Machinus, your argument that Survival of the Fittest is probably the only card that makes the toolbox argument relevant to Vintage is a sound argument. The matter of relevance, however, actually strays from the discussion at hand. Relevance dictates that at present there exists no competetive deck that would benefit from a 61'st card (probably; I lack the time and the card-value data to actually run the numbers on every card in every tier 1 deck). The argument being made by myself and others is that theory dictates that a deck that is optimal with 61 cards (and also competetive) is possible.
To address your arguments that even in a toolbox deck, that 60-cards is definitively optimal...

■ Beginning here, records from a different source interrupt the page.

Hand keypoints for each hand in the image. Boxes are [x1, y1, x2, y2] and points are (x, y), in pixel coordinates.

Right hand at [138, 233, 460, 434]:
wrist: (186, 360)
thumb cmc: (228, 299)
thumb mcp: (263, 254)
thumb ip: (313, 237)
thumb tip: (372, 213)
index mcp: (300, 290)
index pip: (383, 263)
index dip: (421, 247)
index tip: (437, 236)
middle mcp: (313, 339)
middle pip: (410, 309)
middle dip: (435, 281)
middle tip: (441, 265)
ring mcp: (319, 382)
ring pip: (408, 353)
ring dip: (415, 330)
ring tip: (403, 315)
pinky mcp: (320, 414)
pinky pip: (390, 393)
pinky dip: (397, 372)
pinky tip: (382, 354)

1) Your chances of drawing your engine are reduced.
2) All the arguments already mentioned about the increased inconsistency in drawing mana and disruption.
3a) Your chances of drawing a completely useless, very specific answer increase.
3b) Your chances of drawing redundant answers increase.
Given all these matters, if the 61'st card helps you to win one match in ten, but because of dillution of the deck causes you to lose one match in twenty, it's still causing you to win one additional match out of every twenty you play. In fact, had I been thinking more clearly when I presented my earlier arguments, that is precisely how I would have summarized what I was saying. If the addition of a card causes you to win more games than it causes you to lose, it is optimal to add the card. Furthermore, if after doing so, the removal of any card in the deck causes you to lose more games than it causes you to win, then that deck is optimal (better, at any rate) with 61-cards. To be absolutely certain of optimality, one would have to perform the same analysis with 62 cards.
Obviously, not every card is going to be immediately identifable as a cause of success or failure, particularly if it's a card you
don't see. For example, if you lose a game, you can't say with certainty that drawing an Ancestral Recall would have helped you (Well, you can, by looking at the next three cards, but this argument supposes that Ancestral Recall represents three "perfectly random" cards.) That is why I proposed the relative value analysis in my initial argument. Instead of trying to measure how often the presence of a card wins you the game or the absence of another card loses you the game, I suggested that instead one measure how often one sees the added card versus how often one fails to see another card in the deck. In the example I gave, a third copy of a card will be seen 40 times as often as a singleton will fail to be seen. Roughly, then, the singleton would have to win 40 times as many games as the added card to make the addition suboptimal and 40 times as many games as any other card in the deck to make it optimal to remove a different card.